Wenn man innert 10 Minuten an einer Kilbi, einer Tanzperformance, einem Drachen aus PET-Flaschen, zahlreichen Kleinstmuseen und einer Oper vorbeiläuft, dann stehen die Chancen gut, dass man sich auf dem Sziget befindet. Ein Bericht von der Insel, die aus Oben Unten macht. Von Rico Plüss

Im Vorfeld dieses ersten Festivalbesuches mitten auf einer Insel in Budapest rankten Legenden um die Tage, die man dort angeblich verbringen kann. Von der Magie des Sziget wurde gesprochen, geschwärmt in den höchsten Tönen von den Möglichkeiten, die sich dort bieten. Da erstaunt es denn auch nicht, dass an der Pressekonferenz die Verantwortlichen die anwesenden Journalisten beinahe schon anflehten, nicht einfach schnöde von Konzerterlebnissen zu berichten, sondern vom «Erlebnis» Sziget. Die Vermarktung des siebentägigen Festivals zielt also nicht nur auf singuläre Events, sondern will ein Gefühl vermitteln, das über diejenigen eines reinen Konzertbesuches hinausgeht.
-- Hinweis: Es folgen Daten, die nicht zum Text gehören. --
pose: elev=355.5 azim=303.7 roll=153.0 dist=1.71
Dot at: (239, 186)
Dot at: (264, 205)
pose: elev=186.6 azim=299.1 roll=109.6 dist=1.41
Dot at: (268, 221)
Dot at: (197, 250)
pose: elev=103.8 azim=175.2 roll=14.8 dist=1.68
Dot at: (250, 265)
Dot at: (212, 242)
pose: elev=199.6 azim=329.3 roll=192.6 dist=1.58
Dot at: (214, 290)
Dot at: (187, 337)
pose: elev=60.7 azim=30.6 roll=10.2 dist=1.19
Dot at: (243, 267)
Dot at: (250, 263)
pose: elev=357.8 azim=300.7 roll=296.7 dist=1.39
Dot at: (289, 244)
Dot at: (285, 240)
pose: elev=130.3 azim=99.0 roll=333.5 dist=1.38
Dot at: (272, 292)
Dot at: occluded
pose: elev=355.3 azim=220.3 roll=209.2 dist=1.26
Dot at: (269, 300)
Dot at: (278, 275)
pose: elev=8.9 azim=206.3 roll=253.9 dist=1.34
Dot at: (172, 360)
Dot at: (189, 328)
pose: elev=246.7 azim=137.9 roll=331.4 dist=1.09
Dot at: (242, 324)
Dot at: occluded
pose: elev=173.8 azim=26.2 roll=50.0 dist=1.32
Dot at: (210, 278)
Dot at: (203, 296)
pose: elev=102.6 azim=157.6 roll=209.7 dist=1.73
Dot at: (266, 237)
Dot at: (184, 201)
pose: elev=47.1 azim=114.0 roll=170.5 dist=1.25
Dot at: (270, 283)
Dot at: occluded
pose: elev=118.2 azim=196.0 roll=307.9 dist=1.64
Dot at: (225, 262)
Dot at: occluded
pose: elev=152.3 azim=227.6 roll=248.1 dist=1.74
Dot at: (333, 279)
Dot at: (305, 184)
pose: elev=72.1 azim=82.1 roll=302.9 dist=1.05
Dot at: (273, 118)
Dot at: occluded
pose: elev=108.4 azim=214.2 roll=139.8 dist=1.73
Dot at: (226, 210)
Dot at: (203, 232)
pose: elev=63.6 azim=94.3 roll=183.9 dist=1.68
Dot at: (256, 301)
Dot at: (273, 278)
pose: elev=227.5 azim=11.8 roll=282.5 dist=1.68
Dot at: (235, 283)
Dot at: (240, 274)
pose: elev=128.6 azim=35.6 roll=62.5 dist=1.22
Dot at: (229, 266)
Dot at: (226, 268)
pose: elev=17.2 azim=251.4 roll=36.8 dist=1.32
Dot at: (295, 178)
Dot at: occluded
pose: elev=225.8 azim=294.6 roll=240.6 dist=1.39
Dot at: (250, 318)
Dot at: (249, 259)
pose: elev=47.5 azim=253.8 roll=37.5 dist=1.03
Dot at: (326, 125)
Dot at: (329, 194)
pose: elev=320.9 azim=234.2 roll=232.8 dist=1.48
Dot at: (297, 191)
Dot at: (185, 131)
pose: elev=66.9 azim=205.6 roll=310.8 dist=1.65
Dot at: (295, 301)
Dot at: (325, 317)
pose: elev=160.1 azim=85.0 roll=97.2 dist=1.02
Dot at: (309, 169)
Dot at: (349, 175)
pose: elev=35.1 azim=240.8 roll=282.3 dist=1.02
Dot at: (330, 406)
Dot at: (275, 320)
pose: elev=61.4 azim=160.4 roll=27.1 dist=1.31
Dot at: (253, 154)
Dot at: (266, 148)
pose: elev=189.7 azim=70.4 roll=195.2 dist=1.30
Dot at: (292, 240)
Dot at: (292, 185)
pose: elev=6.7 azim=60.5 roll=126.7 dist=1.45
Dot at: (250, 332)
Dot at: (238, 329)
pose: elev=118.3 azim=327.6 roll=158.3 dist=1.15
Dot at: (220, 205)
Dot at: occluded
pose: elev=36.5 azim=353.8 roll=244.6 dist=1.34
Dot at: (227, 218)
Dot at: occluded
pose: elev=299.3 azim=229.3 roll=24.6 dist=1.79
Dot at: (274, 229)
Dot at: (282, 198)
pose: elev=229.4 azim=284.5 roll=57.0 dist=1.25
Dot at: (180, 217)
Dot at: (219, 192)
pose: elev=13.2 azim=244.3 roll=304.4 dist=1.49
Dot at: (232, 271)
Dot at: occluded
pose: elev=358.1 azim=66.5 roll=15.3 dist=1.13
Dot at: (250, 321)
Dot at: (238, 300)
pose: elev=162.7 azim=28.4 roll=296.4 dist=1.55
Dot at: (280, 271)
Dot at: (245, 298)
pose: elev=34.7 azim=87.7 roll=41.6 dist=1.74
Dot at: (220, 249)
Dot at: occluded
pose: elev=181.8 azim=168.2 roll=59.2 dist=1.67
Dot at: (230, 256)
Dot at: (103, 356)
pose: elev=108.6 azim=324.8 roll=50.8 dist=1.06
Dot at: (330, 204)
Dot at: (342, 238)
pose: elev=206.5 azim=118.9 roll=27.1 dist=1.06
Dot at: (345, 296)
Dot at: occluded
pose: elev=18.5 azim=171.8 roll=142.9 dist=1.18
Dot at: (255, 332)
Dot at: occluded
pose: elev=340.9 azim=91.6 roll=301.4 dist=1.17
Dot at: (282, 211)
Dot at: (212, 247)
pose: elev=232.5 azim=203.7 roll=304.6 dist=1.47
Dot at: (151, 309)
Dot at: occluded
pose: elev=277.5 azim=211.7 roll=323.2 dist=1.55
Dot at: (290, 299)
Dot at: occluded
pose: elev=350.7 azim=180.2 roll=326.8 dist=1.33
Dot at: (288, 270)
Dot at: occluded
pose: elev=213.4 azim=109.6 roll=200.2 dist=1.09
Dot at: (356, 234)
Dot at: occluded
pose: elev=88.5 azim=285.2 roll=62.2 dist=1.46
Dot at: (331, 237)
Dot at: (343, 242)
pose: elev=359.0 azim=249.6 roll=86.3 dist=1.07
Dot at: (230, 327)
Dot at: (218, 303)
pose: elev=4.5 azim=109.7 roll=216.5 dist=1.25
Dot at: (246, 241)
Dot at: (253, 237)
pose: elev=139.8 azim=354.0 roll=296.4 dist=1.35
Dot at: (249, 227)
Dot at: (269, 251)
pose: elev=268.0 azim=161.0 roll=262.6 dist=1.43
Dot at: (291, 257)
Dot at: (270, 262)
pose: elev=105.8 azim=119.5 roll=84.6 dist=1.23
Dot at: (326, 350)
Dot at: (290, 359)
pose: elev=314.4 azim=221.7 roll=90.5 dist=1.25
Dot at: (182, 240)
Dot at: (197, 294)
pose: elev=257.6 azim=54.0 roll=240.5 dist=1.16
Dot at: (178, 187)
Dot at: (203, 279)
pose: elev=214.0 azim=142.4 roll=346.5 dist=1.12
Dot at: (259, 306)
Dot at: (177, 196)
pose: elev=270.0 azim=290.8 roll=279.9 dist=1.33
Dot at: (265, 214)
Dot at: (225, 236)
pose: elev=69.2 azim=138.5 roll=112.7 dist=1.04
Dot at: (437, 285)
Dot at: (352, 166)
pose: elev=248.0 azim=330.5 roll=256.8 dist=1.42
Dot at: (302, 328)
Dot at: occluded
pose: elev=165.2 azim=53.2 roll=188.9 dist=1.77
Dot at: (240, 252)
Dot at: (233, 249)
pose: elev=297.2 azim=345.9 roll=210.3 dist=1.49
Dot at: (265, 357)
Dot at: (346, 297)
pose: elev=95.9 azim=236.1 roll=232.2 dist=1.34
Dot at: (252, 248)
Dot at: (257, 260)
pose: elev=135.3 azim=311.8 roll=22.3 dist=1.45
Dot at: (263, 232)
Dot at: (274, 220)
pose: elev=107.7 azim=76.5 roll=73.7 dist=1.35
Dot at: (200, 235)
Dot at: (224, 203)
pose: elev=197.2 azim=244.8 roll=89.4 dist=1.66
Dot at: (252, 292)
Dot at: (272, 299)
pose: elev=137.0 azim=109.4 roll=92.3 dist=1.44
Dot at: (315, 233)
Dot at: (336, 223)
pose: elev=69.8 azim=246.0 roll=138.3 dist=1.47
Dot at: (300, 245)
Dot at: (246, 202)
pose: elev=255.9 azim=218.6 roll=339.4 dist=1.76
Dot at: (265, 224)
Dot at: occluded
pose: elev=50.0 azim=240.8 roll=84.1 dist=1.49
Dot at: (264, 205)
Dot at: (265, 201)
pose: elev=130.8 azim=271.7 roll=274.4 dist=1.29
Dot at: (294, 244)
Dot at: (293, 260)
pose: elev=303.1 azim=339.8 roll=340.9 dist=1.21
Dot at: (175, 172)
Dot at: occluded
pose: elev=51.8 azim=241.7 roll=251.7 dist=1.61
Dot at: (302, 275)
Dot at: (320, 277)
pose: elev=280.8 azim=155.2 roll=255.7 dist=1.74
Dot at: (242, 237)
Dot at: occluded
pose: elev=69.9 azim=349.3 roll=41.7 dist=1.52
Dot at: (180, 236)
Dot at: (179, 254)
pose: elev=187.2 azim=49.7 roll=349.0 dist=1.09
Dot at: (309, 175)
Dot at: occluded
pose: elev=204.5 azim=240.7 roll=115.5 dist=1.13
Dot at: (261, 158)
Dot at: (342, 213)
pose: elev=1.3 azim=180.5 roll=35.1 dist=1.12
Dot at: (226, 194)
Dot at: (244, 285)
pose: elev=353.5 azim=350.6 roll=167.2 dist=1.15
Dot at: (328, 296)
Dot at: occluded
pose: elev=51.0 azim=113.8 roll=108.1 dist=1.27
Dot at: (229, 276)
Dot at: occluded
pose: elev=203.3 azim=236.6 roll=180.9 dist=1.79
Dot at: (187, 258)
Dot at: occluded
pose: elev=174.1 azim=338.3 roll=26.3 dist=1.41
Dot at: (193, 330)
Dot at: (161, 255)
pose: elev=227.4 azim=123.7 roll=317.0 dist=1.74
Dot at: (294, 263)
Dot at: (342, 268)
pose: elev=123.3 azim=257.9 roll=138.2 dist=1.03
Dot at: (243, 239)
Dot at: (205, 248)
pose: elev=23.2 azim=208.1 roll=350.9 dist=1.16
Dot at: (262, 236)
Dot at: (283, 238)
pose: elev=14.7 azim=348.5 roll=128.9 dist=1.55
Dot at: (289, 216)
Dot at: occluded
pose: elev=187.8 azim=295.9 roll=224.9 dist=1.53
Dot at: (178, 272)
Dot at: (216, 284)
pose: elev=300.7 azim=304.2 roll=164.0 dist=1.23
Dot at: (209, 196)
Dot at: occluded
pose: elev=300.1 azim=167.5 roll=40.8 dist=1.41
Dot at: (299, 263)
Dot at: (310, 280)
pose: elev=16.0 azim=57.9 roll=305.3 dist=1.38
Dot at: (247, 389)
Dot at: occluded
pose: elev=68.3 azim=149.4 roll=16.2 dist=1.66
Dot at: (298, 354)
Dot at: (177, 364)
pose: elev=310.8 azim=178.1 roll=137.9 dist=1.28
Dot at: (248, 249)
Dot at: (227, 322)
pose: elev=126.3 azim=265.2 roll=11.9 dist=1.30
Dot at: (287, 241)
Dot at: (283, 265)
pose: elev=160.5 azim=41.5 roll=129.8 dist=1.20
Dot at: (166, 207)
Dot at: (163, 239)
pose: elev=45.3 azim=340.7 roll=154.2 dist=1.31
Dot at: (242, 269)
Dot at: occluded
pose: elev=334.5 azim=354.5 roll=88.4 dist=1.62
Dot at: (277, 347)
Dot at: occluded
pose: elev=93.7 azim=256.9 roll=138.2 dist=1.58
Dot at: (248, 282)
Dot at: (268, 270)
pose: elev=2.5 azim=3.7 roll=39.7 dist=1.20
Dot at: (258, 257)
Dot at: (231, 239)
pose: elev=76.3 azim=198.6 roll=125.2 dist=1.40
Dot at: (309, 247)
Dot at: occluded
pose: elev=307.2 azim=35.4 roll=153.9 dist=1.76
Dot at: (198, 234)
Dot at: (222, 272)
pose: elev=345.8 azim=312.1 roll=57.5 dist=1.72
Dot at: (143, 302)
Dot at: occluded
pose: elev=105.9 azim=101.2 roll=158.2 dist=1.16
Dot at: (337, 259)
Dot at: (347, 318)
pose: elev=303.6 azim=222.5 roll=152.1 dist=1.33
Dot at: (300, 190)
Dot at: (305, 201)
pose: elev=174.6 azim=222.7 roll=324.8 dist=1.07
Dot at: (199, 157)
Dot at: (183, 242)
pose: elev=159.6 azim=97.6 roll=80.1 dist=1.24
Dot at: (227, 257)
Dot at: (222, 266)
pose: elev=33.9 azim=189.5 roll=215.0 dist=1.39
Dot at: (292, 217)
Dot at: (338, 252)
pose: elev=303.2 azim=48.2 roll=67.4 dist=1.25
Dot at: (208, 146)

Gefühle stellen sich denn auch ziemlich schnell ein, wenn man die Insel betritt. Auch angesichts der zahlreichen internationalen Festivals, die der Autor in seiner Vergangenheit besucht hat, müssen sich diese in den Schatten der schieren Grösse des Geländes und Angebots stellen. Selbst nach 5 Tagen intensivem Erkunden taten sich immer wieder neue Wege und Abkürzungen zu den unzähligen Sehenswürdigkeiten und Attraktionen auf. Die im Lead beschriebenen Stationen, die man innert 10 Minuten erreicht, machen nur einen kleinen Teil des Geländes aus. Es gesellen sich eine Hauptbühne, die 60’000 Personen davor versammeln kann, eine Art-Zone, eine Zeltbühne (welche etwa diejenige des Gurtens x-mal schlucken könnte), zahlreiche weitere kleinere Bühnen, eine endlose Foodmeile mit aberdutzenden Ständen und noch viel mehr dazu. Bezeichnend der kurze Moment, in dem das Herz stehen blieb, als auf dem Weg vom Essen zur Hauptbühne im Halbdunkel ein Mensch vom Himmel zu fallen schien. Es handelte sich aber glücklicherweise nur um einen Bungeejumper.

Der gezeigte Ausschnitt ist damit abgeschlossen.